# Got an issue with OEM hurst shifter



## xconcepts (Jan 4, 2009)

OK so I have been trying to reinstall the OEM hurst shifter. I pulled the quick shift and had no problem putting the OEM one one. However, something is wrong cause the center console will not fit. 

I pulled the shifter adapter off thinking it was the reason, but I cannot get 2 holes to line up. So do I have the wrong shifter linkage or am I doing something wrong? It does appear that the floor was cut to move the linkage. BTW the chrome stuff is new heat dampiner I just put down.


----------



## freethinker (Nov 14, 2009)

that is not the correct shifter adapter. the correct one does not move the shifter that far left.

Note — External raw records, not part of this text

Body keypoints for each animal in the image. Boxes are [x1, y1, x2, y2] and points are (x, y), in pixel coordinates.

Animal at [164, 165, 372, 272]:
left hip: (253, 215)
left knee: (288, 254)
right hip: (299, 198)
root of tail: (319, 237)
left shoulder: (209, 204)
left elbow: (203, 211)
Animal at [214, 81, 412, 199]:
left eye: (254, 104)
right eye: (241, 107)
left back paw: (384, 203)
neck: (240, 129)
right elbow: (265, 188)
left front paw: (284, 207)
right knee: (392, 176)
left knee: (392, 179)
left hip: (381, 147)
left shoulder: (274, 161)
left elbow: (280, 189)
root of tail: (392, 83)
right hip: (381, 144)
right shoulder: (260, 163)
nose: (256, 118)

py also has them repo if you cant find one:
RPU200 1964-66 SHIFTER PLATE, 4-speed w/ nut......................$29.00
Has 2 small holes through big center cutout!!
RPU202 1967-72 SHIFTER PLATE, 4-speed w/ nut......................$29.00
RPU202A SHIFT PLATE- HURST COMP.........................................$20.00
RPU203 1968-72 AT SHIFTER PLATE...........................................$27.00


----------



## Eric Animal (Oct 28, 2007)

:agree Contact Pete Serio at Precision Pontiac, he will set you straight and can probably supply the parts you need!!! Precision Pontiac Home Page tell him Eric Aull (all) sent you! Eric


----------



## xconcepts (Jan 4, 2009)

I got the plate ordered, but need to see if anyone knows if the bolt and plate that is missing from the shifter is a big deal. You can see where its missing in the 2nd and 3rd pic.


----------



## freethinker (Nov 14, 2009)

xconcepts said:


> I got the plate ordered, but need to see if anyone knows if the bolt and plate that is missing from the shifter is a big deal. You can see where its missing in the 2nd and 3rd pic.


the bolts are just bolts but the top bolt has a special flat nut that fits onto a slot. that will be hard to duplicate. buy it if you can.


----------



## roush05 (Sep 19, 2011)

The plate on my 64 bolts directly to the trans and the shifter bolts to that.


----------